_Problem description_
Among the lines of the records, find all that carry the word "bowl" and copy them.

═════ Records provided ═════

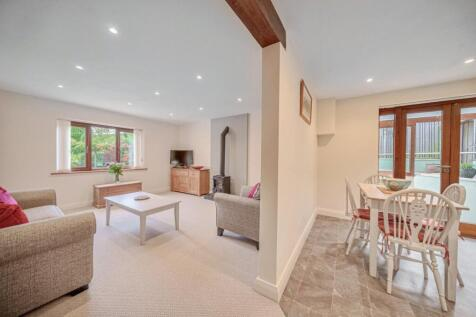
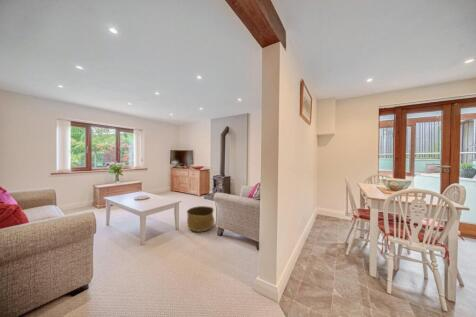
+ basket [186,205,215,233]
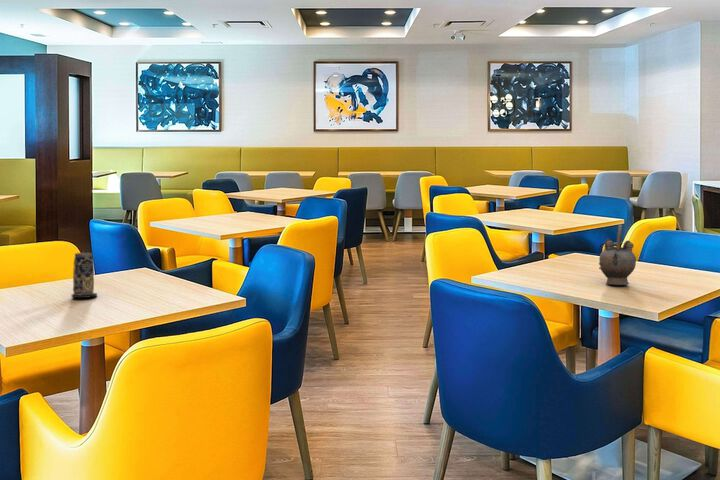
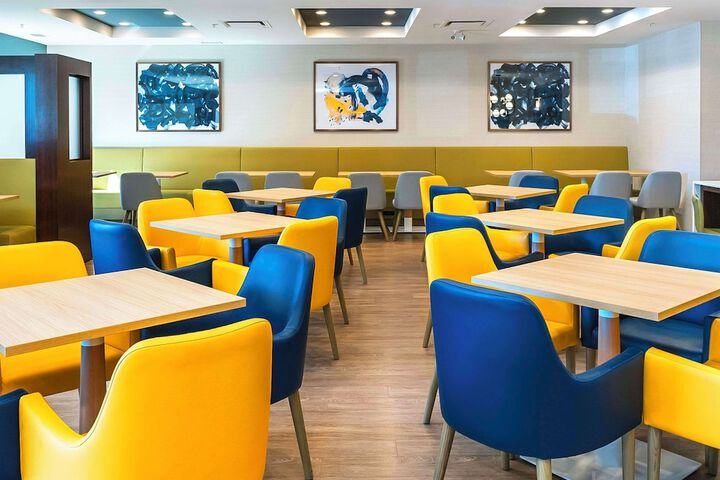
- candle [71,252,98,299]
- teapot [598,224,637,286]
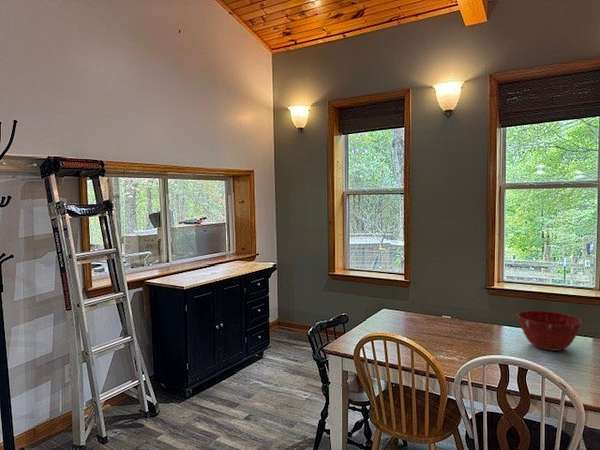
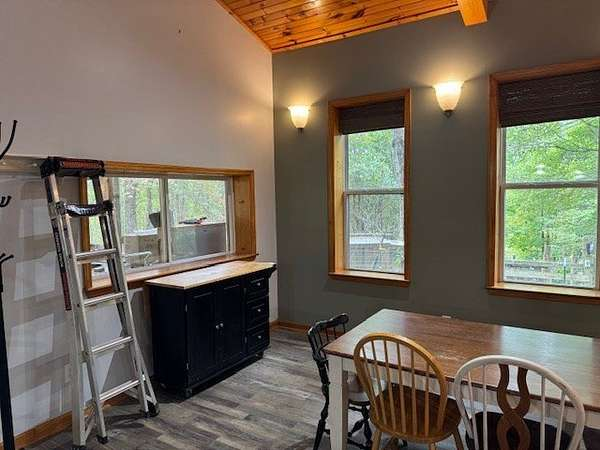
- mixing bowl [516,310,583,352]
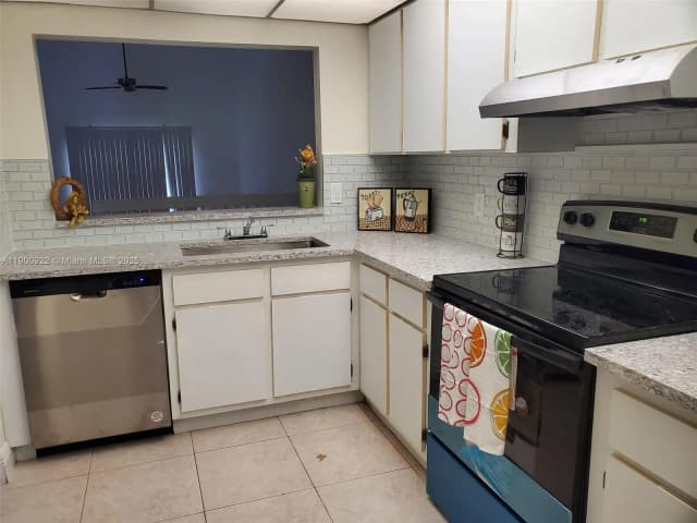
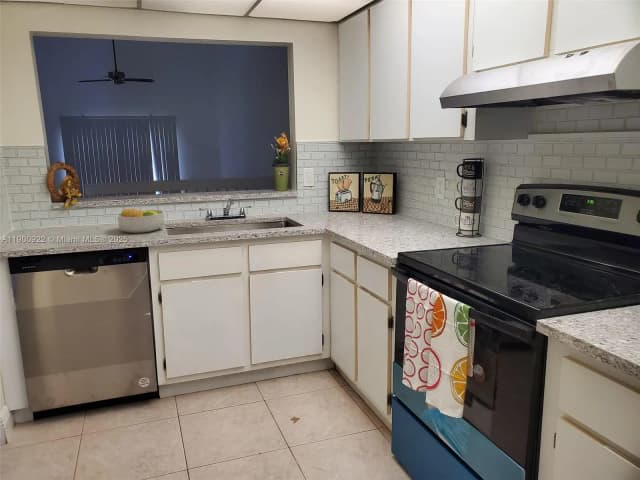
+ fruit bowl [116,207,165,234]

═════

_Final answer_
- mixing bowl [516,310,583,352]
+ fruit bowl [116,207,165,234]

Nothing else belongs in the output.